Diffusion and Radiation in Magnetized Collisionless Plasmas with High-Frequency Small-Scale Turbulence

TL;DR

This paper provides a detailed theoretical and numerical analysis of particle transport and radiation in magnetized collisionless plasmas with small-scale turbulence, highlighting its diagnostic potential for various plasma environments.

Contribution

It introduces a comprehensive model linking particle diffusion and radiation spectra in small-scale turbulence, applicable to laboratory and astrophysical plasmas.

Findings

Radiation spectra differ from synchrotron and cyclotron emissions.

Particle diffusion is closely related to turbulence characteristics.

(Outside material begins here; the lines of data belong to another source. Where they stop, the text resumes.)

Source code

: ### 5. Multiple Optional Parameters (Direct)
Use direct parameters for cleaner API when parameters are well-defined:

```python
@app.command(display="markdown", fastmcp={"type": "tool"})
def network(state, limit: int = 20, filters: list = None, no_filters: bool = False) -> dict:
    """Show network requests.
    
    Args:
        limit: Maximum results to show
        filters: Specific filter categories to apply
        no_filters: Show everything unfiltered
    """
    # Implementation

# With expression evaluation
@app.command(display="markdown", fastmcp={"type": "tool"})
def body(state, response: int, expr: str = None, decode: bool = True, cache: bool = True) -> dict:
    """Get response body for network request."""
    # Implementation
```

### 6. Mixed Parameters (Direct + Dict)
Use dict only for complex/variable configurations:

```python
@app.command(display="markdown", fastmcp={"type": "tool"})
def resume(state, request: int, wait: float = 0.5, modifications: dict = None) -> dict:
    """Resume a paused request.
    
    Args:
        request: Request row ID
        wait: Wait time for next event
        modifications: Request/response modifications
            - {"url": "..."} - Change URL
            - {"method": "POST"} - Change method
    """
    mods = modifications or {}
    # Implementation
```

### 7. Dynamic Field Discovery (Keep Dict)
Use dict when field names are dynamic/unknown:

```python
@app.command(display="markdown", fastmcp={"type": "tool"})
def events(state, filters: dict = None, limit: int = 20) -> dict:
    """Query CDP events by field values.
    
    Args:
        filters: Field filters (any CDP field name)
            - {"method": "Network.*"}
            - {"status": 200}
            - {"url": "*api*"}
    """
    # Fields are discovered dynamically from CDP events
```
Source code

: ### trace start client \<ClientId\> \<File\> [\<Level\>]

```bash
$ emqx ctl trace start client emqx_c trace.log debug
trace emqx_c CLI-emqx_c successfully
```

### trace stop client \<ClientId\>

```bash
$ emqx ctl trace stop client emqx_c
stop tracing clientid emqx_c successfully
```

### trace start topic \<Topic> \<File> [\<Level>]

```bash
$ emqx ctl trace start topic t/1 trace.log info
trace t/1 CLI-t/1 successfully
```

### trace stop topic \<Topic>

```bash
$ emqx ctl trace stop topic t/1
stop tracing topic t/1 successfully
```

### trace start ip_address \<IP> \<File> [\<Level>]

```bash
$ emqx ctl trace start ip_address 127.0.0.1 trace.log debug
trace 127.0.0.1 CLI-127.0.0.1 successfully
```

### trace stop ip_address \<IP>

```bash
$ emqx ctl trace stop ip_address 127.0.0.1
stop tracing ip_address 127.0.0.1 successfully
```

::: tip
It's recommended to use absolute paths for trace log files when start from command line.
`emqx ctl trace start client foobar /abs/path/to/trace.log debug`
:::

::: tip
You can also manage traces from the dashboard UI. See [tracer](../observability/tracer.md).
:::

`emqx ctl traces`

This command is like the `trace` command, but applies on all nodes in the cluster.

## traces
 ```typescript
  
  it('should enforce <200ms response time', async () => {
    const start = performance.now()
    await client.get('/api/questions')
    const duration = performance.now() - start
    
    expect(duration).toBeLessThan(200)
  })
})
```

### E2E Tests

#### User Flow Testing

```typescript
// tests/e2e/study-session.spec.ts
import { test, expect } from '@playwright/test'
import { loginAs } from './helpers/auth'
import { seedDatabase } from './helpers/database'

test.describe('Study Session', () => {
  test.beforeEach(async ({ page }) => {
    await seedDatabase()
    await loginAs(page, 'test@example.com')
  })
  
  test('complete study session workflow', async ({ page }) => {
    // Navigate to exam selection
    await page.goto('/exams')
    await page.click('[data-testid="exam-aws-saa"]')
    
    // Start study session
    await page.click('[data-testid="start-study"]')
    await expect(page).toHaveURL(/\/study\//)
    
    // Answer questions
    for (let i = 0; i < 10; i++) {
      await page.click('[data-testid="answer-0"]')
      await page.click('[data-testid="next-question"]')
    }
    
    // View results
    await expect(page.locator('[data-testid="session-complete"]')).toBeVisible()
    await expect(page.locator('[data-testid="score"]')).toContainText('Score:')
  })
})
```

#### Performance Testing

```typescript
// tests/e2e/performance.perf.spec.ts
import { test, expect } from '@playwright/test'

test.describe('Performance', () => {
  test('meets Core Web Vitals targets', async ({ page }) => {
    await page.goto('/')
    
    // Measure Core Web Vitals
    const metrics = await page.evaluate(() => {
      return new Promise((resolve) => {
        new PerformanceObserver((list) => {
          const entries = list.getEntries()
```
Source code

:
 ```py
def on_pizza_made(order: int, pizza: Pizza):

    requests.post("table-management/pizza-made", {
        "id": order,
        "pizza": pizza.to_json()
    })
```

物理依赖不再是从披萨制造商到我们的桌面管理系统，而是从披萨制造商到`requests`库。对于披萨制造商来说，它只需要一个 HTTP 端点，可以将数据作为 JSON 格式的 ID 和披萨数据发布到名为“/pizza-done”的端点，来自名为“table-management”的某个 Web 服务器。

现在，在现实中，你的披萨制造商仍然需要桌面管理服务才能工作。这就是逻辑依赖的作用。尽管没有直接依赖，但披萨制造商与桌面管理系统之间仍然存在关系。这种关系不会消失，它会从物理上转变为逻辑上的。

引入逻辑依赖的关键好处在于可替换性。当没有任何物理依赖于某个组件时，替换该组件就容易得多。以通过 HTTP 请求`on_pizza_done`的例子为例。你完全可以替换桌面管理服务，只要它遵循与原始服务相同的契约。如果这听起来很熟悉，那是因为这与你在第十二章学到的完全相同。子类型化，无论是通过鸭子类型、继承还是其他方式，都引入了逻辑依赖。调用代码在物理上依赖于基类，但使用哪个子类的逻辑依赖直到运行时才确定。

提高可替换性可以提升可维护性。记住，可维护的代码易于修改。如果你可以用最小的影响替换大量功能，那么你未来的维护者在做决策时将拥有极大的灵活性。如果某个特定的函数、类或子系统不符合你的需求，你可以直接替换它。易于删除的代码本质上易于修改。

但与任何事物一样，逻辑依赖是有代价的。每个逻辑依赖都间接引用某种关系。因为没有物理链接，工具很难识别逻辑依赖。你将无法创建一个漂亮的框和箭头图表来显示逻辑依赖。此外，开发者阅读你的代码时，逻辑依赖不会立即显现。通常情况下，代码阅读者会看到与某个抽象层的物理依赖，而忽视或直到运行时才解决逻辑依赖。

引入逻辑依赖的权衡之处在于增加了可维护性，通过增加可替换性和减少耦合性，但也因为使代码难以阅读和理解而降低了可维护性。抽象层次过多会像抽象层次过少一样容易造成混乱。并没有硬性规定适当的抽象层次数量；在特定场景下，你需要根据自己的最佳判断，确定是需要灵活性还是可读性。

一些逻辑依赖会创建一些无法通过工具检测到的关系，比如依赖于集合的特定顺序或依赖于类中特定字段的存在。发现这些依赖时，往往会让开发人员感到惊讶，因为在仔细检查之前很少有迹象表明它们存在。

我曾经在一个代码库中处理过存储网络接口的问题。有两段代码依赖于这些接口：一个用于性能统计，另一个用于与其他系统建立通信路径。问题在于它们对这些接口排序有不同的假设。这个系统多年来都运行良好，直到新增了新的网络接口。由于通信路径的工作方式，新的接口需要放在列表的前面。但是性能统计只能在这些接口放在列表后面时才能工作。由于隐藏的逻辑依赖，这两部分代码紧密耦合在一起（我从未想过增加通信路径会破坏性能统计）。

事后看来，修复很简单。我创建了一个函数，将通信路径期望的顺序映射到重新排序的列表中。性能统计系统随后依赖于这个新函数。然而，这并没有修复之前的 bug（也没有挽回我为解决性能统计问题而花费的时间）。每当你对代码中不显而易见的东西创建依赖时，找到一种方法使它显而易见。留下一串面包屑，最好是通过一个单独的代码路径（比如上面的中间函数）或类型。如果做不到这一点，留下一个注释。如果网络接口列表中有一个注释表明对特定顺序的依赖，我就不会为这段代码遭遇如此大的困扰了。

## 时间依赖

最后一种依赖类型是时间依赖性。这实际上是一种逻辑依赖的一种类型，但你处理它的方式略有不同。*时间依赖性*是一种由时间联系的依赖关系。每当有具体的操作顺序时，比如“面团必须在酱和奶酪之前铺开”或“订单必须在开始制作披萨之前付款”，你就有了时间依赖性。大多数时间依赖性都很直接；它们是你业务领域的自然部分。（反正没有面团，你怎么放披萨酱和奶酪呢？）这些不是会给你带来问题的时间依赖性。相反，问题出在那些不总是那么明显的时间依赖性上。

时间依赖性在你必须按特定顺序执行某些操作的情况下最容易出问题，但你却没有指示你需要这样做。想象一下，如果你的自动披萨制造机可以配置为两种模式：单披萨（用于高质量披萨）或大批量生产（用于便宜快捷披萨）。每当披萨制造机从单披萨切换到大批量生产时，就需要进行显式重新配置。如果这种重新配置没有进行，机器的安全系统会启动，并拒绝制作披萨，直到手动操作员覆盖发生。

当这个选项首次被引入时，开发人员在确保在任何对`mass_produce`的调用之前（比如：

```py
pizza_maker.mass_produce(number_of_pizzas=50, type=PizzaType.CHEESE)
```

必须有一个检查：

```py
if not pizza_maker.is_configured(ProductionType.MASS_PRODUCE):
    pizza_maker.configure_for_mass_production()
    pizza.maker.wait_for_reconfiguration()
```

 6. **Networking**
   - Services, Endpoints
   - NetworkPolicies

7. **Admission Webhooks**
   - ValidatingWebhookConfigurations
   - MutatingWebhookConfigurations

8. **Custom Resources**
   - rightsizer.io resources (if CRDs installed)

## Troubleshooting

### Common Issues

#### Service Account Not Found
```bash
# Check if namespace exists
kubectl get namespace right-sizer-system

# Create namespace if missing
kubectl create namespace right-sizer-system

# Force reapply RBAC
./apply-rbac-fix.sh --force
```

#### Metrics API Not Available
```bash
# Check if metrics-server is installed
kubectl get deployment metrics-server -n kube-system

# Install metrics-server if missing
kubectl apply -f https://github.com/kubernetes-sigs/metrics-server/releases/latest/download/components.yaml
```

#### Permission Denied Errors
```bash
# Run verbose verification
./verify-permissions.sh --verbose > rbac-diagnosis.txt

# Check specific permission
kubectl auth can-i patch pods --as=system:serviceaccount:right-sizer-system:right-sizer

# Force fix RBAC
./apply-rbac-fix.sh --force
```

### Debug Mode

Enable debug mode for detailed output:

The study offers a diagnostic tool for plasma analysis.

Abstract

Magnetized high-energy-density plasmas can often have strong electromagnetic fluctuations whose correlation scale is smaller than the electron Larmor radius. Radiation from the electrons in such plasmas, which markedly differs from both synchrotron and cyclotron radiation, and their energy and pitch-angle diffusion are tightly related. In this paper, we present a comprehensive theoretical and numerical study of the particles' transport in both cold, "small-scale" Langmuir and Whistler-mode turbulence and its relation to the spectra of radiation simultaneously produced by these particles. We emphasize that this relation is a superb diagnostic tool of laboratory, astrophysical, interplanetary, and solar plasmas with a mean magnetic field and strong small-scale turbulence.